▶ TASK BRIEF: Copy out the market report below on Asian trading on August 26th, word for word and in full.

▶ PROVIDED PASSAGE:
★ ★ ★ ★ ★ ★ ★

On Monday, the 26th of August, a basket of Asian shares had been drowning in a sea of death-crossed Nile, while the latest doldrums of Sino-US trade spat alongside Trump’s destructive trade policy spooked investors’ confidence and sent them to safe-haven assets such as gold, Japanese yen and government bonds.

On top of that, amid a flight-to-safety response on Monday’s (August 26th) market during Asia-Pacific trading hours, precious gold breached its highest level since April 2013, as BoE governor Carney urged global Central banks to seek for an alternative of American dollar as a foreign currency reserve at the first day of G7 meet in France.

Aside from an upsurge of gold prices, Japanese Yen hit its multi-month high on Monday (August 26th) morning to 104.44 yen per US dollar, while Australian dollar briefly fell into the $0.6600s breaking off almost all of its technical support level, while New Zealand dollar had been harbouring just a notch shy of $0.6300s.

Meanwhile, followed by Trump’s Saturday’s (August 24th) comment over the sidelines of recent G7 summit that he should have hiked China tariff further despite a 30 percent tariff already imposed on $550 billion worth of Chinese exports, Chinese Yuan devalued sharply on Monday (August 26th) morning Asian trading hours, while Chinese offshore Yuan was hovering near its multi-year high at 7.1710.

★ ★ ★ ★ ★ ★ ★

▶ GIVEN INFORMATION:
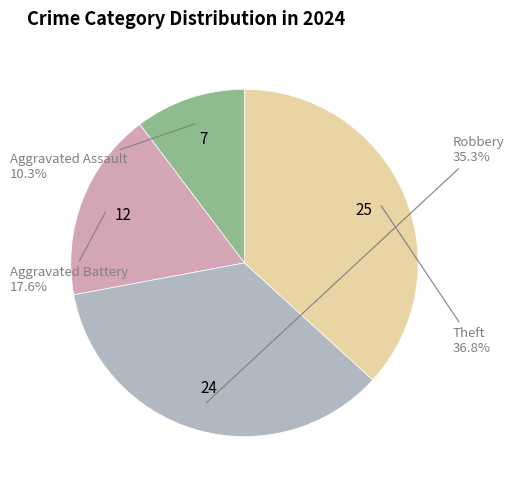

Does any single category account for the majority?

No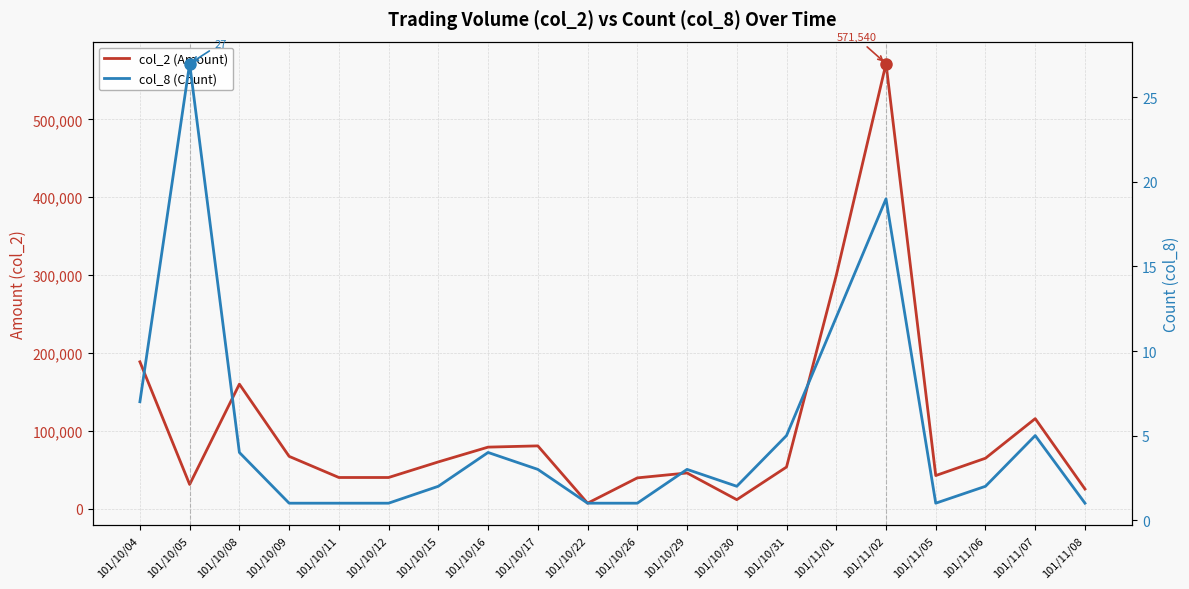

What is the value of the col_2 (Amount) point at the 6th from the left?

40000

★ ★ ★ ★ ★ ★ ★

▶ WORKED SOLUTION:
On Monday, the 26th of August, a basket of Asian shares had been drowning in a sea of death-crossed Nile, while the latest doldrums of Sino-US trade spat alongside Trump’s destructive trade policy spooked investors’ confidence and sent them to safe-haven assets such as gold, Japanese yen and government bonds.

On top of that, amid a flight-to-safety response on Monday’s (August 26th) market during Asia-Pacific trading hours, precious gold breached its highest level since April 2013, as BoE governor Carney urged global Central banks to seek for an alternative of American dollar as a foreign currency reserve at the first day of G7 meet in France.

Aside from an upsurge of gold prices, Japanese Yen hit its multi-month high on Monday (August 26th) morning to 104.44 yen per US dollar, while Australian dollar briefly fell into the $0.6600s breaking off almost all of its technical support level, while New Zealand dollar had been harbouring just a notch shy of $0.6300s.

Meanwhile, followed by Trump’s Saturday’s (August 24th) comment over the sidelines of recent G7 summit that he should have hiked China tariff further despite a 30 percent tariff already imposed on $550 billion worth of Chinese exports, Chinese Yuan devalued sharply on Monday (August 26th) morning Asian trading hours, while Chinese offshore Yuan was hovering near its multi-year high at 7.1710.